### Angezeigter Text
┌────────

Eine der unangenehmsten Plagen für jeden Hobbygärtner sind Nacktschnecken.

 

Mit Vorliebe machen sie sich über Gemüse und junge Pflanzen her, was in schneckenreichen Gegenden zum Beispiel auch den Anbau von Kopfsalat unmöglich macht.

 

 

Schnecken bekämpfen – Tipps:


Kauft man Schneckenkorn, so hat man eine passende chemische Keule, die den Kriechtieren keine Chance lässt. Doch die Chemie hat Nachteile. Nützlinge, wie der Igel, werden z.B. krank, wenn sie mit Schneckenkorn getötete Schnecken fressen. Junge Igel können daran sogar sterben.
Daher ist es anzuraten auf natürliche Mittel zurückzugreifen, wovon es jede Menge gibt. Nützlinge sind eine Möglichkeit.

 


 

Wer in der Gegend Weinbergschnecken hat, hat die Konkurrenz vor Ort, denn die Gehäuseschnecken sind weit weniger schädlich im Garten, fressen aber recht gern Nacktschnecken. Auch Igel ernähren sich gern von Schnecken und wer sich Laufenten zulegt, hat binnen kurzer Zeit keine einzige Nacktschnecke mehr am Hals, das sie das Leibgericht dieser lustigen Entenart sind. Allerdings muss man hier auf die richtige Haltung achten.

 

Es gibt auch natürliche Mittel mit denen man Schnecken ohne Chemie und Nützlinge ausschalten kann. Die fiese Methode für die Schnecken ist Salz. Es zerfrisst ihre Schleimhäute und sie sterben.

 


Nicht ganz so fies ist die Bierfalle. Man gräbt einen Becher ein und füllt ihn halb mit Bier. Die Nacktschnecken fallen hinein und ertrinken. Aber so haben sie zuerst irgendwie noch Spaß.

 

Barrieren aus Kunststoff, die die Schnecken nicht überwinden können gibt es zuletzt auch. Auch krieche sie nicht über Urgesteinsmehl oder auch eventuell Sägemehl.

 

Man hat also ein ganzes Sammelsurium an Möglichkeiten Schnecken ohne Schneckenkorn loszuwerden und das Gute: Günstiger sind diese Methoden in der Regel auch noch.

└────────

### Bereitgestellte Einträge

┌────────

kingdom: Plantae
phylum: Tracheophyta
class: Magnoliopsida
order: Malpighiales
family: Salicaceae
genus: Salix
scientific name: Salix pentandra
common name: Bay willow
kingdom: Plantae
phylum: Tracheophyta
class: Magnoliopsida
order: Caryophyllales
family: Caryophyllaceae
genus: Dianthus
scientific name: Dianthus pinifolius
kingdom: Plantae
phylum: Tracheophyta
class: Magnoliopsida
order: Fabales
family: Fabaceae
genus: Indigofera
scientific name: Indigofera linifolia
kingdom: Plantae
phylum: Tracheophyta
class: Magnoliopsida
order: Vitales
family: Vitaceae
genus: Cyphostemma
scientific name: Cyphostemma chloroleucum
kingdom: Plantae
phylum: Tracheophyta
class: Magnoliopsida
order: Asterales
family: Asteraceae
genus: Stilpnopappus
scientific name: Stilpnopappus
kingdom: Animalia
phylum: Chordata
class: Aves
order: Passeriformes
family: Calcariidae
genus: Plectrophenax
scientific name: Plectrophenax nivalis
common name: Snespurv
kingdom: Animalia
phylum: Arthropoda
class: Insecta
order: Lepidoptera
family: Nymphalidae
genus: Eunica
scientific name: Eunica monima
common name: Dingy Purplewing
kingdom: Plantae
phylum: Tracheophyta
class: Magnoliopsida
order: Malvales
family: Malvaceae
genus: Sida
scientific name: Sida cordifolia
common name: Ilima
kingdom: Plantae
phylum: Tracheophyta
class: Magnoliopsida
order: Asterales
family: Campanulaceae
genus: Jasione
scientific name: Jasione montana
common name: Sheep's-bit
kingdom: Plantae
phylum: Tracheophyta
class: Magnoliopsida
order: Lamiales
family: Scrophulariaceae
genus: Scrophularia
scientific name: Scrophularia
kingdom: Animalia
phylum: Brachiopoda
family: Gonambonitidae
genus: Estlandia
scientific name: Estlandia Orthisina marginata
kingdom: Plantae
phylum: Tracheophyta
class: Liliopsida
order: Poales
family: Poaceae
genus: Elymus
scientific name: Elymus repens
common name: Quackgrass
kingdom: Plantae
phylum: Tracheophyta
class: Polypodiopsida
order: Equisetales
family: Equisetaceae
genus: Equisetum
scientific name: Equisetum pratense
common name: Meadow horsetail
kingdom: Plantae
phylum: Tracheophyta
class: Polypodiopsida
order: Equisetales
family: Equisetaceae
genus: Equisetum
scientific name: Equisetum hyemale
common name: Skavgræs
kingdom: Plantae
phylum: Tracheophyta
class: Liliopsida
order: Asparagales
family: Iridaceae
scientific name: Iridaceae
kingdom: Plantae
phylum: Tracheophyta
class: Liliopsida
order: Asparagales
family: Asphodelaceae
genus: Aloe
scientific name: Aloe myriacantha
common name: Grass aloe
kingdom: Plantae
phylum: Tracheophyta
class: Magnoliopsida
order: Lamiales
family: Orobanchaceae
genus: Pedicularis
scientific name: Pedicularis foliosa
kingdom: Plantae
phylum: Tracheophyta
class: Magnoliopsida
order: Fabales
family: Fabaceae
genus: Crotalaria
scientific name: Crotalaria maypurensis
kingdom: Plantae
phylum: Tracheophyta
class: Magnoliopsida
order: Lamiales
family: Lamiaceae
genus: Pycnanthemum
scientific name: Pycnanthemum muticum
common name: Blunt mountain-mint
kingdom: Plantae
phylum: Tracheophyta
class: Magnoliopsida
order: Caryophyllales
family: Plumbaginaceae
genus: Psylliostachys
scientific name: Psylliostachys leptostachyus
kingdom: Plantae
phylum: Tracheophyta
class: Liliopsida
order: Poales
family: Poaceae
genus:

└────────

### Die Aufgabe
Prüfe, ob die folgenden Aussagen mit dem Text über Nacktschnecken übereinstimmen. Antworte jeweils mit Ja oder Nein und zitiere die entscheidenden Worte des Textes wörtlich.
1. Igel können krank werden, wenn sie durch Schneckenkorn getötete Schnecken fressen.
2. Weinbergschnecken richten im Garten mehr Schaden an als Nacktschnecken.
3. Für die Bierfalle wird der eingegrabene Becher bis zum Rand mit Bier gefüllt.

### Lösung der Aufgabe
1. Ja: „Nützlinge, wie der Igel, werden z.B. krank, wenn sie mit Schneckenkorn getötete Schnecken fressen.“
2. Nein: „die Gehäuseschnecken sind weit weniger schädlich im Garten“
3. Nein: „Man gräbt einen Becher ein und füllt ihn halb mit Bier.“